Abstract

Interpretation of the early Paleozoic tectonic history of the Appalachian Piedmont is commonly complicated by post-Taconian deformation that has disrupted and obscured early Paleozoic structure. Blocks that lie between zones where later deformation has been concentrated, however, may preserve evidence of Taconian high-grade metamorphism. In these cases, analysis of metamorphism allows an interpretation of the early Paleozoic tectonic history of the block and its surrounding region. A block of this type in the Pennsylvania–Delaware Piedmont includes three tectonic units: (1) the basement-cored massifs of southeastern Pennsylvania with Grenvillian gneiss unconformably overlain by the Setters Formation and Cockeysville Marble; (2) the Wilmington Complex arc terrane; and (3) the Wissahickon Group and associated metaigneous rocks. A metamorphic gradient and inferred temperature inversion within the Wissahickon Group and a metamorphic discontinuity at the Wissahickon Group–Cockeysville Marble contact are used to establish that the Wilmington Complex was first joined with the Wissahickon Group and that the two units were then emplaced together onto the rocks now exposed in the massifs.

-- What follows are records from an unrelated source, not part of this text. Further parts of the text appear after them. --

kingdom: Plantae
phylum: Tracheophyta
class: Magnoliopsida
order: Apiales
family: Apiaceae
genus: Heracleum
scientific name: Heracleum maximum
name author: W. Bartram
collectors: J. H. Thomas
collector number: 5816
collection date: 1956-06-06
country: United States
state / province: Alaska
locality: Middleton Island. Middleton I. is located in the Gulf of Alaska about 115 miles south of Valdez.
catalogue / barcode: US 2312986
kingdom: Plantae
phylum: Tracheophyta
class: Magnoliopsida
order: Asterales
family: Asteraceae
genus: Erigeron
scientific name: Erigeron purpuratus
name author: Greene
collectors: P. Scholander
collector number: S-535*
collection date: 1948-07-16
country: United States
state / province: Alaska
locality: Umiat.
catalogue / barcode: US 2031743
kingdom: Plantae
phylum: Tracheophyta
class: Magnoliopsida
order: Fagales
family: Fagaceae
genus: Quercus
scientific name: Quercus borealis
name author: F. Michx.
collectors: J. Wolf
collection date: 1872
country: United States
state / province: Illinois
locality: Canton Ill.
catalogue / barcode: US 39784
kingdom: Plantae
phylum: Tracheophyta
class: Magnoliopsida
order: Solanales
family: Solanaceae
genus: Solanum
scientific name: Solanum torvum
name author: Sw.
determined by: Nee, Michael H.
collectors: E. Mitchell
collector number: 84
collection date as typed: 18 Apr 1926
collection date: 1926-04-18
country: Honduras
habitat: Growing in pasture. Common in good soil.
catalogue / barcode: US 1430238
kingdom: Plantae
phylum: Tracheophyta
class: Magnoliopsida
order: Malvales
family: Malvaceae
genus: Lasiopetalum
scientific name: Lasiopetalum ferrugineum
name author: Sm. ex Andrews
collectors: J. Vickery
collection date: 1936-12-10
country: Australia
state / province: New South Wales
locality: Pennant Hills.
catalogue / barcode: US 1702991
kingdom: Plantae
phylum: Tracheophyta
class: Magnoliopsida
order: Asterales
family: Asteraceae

An observed correlation of amphibolite-facies mineral assemblages in the Cockeysville Marble with their distance from the Wissahickon Group indicates that peak metamorphism of the marble occurred after the metapelites were emplaced. As amphibolite-facies metamorphism of the basement-cored massifs has been previously dated as Taconian, it follows that the assembly of these tectonic units occurred in the early Paleozoic.